RDH: Theoretically you’re right, if the amputations e exactly the same length. However, you always were have one leg that’s longer than the other.
CC: Hmm…how tall were you prior to the accident?
RDH: I used to be 5 foot 11 and a half before my accident, but now I’m about 5 foot 8 and a half. I could have been eight feet tall. I tried. (laughs) I always wanted to be six feet tall, and I made the prosthetist do my first set of legs so I would be. I walked like the guy with the Eat at Joe’s signboard on. It was very awkward, and I found that everything worked out better as they kept shortening my stride. I could walk faster and I was in less pain. Lack of pain always wins out.
CC: Do you ever go to Vegas, where CSI is set?
RDH: I’ve shot there twice. Vegas is a fun little get away. I like to play cards, and the coroner of Las Vegas actually loves me. He’s been bugging me for three years to watch him work, so I went up and saw two autopsies. I have to tell you, that’s the end of my method acting! I am never going near a morgue again in my life.
CC: I thought about being a doctor. To conquer my fear of blood, I purposely worked in a morgue in college.
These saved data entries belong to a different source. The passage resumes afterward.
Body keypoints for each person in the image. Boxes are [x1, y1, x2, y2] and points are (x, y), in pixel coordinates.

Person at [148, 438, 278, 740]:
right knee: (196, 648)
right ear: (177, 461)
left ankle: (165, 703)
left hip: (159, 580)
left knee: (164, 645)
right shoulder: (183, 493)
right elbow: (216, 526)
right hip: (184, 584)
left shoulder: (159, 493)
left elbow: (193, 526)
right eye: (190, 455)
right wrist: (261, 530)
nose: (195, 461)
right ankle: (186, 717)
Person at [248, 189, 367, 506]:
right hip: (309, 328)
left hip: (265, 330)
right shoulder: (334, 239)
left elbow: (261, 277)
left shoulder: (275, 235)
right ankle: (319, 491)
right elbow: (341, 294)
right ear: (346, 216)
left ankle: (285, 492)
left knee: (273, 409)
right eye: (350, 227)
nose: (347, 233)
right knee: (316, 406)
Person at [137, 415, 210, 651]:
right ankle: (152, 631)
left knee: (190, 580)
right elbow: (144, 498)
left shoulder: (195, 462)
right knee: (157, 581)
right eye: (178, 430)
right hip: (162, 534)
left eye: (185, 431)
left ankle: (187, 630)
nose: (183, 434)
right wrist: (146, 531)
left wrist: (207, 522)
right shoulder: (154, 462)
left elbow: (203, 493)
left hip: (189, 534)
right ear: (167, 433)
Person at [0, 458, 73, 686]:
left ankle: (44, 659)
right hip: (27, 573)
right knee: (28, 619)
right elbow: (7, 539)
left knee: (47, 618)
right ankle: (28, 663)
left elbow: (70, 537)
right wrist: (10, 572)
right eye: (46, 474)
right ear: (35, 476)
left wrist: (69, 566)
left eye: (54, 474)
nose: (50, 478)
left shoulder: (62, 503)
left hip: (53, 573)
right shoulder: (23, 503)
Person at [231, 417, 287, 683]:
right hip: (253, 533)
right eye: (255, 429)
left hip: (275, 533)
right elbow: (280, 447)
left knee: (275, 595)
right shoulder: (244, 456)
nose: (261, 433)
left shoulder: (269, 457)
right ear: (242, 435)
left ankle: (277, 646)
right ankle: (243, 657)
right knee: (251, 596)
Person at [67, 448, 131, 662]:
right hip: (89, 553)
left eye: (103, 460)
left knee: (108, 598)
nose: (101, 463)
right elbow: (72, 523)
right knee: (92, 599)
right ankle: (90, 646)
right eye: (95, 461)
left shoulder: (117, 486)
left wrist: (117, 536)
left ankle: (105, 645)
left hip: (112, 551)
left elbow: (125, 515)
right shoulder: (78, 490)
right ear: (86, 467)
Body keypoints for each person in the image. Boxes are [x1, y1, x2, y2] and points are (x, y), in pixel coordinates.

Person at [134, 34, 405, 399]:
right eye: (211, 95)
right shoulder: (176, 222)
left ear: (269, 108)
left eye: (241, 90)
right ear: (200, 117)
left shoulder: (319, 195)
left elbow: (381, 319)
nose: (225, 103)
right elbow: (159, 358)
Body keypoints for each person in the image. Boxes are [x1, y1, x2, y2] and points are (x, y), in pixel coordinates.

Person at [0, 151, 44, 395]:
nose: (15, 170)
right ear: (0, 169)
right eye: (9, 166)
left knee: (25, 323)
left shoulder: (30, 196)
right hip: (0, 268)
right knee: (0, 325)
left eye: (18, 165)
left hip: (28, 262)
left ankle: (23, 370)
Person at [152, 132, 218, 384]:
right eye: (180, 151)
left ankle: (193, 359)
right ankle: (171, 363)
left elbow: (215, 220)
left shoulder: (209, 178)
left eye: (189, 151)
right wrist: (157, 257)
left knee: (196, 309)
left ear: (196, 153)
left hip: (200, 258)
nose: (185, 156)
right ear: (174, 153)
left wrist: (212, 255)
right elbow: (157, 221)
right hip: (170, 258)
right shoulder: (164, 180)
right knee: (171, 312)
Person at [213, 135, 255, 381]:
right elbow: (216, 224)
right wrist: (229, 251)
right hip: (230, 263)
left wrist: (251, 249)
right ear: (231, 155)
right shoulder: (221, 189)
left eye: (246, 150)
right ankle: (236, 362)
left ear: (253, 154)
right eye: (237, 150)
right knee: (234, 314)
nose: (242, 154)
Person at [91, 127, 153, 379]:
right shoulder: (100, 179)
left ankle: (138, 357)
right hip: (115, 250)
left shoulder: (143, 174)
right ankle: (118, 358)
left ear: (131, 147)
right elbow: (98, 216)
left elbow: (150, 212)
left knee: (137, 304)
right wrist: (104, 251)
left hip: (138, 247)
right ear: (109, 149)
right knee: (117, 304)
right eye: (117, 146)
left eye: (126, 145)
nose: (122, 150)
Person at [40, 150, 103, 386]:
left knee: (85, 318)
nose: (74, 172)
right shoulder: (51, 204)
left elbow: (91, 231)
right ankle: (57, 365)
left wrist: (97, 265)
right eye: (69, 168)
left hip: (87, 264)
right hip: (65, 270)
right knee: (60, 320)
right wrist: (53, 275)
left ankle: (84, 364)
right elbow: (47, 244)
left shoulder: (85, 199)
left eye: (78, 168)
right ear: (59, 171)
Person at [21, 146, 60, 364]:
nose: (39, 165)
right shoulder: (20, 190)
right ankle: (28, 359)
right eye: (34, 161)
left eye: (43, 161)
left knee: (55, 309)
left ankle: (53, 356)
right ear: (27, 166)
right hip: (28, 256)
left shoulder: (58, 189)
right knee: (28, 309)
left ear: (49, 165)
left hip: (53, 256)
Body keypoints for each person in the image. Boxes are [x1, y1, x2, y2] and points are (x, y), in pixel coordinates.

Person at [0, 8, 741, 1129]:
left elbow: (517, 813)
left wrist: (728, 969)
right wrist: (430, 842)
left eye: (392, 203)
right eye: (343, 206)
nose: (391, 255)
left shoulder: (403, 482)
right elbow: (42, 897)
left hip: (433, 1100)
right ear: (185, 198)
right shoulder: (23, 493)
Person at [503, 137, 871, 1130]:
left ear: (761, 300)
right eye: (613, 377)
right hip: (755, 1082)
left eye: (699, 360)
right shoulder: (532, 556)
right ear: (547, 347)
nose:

It didn’t help me either.
RDH: (laughs) Because of the time I spent in the burn ward I probably am not as freaked out as some people would be, but when I went to visit the Las Vegas coroner…TV sanitizes everything; we have this electron ic music playing, and there are blue lights and smoke and stainless steel and all that. The Vegas morgue looked as if Bob Marley and the Wailers had gone on an LSD ram page. I mean, bodies were crammed all over. There were about six guys with big red mechanics’ tool boxes, and one of them was wearing a Rasta hat and burning incense at his station as they were all slicing and dicing. I had to double mask because the stench was so horrible. I’d never been so aware of who was alive and who was dead. The bodies just looked like suits that aliens had dropped out of the sky; they had a bad Sci-fi look to them. It wasn’t all dignified the way we think it should be.
CC: So steer clear of method acting when it involves morgues. Any other tips for your fellow actors?
RDH: When a casting director asks, “Can you do this?” the actor needs to be honest. “Yes, I can do that. I can do it well,” or “I can’t do it the way you’re thinking, but I can do it this way.” All of us who have some sort of disability have to get creative; we have to figure out ways to do the things we want to do. If I want to go swimming, do I think, “I don’t have legs, so therefore I can’t swim?” No. I think, “Well, I can have a little fin fashioned by my prosthetist to help me swim faster.”
CC: Any final thoughts?
RDH: I have more CSI swag than you know. (both laugh) Someday I’m going to be an old geezer on eBay writing. “Original CSI …” (laughs)
I’m hoping the best is yet to come. I always have operated that way. Maybe it’s denial because mortality does rear it’s ugly head, but you keep hoping there is more and that one thing will lead to another. I know that when one door shuts another door opens.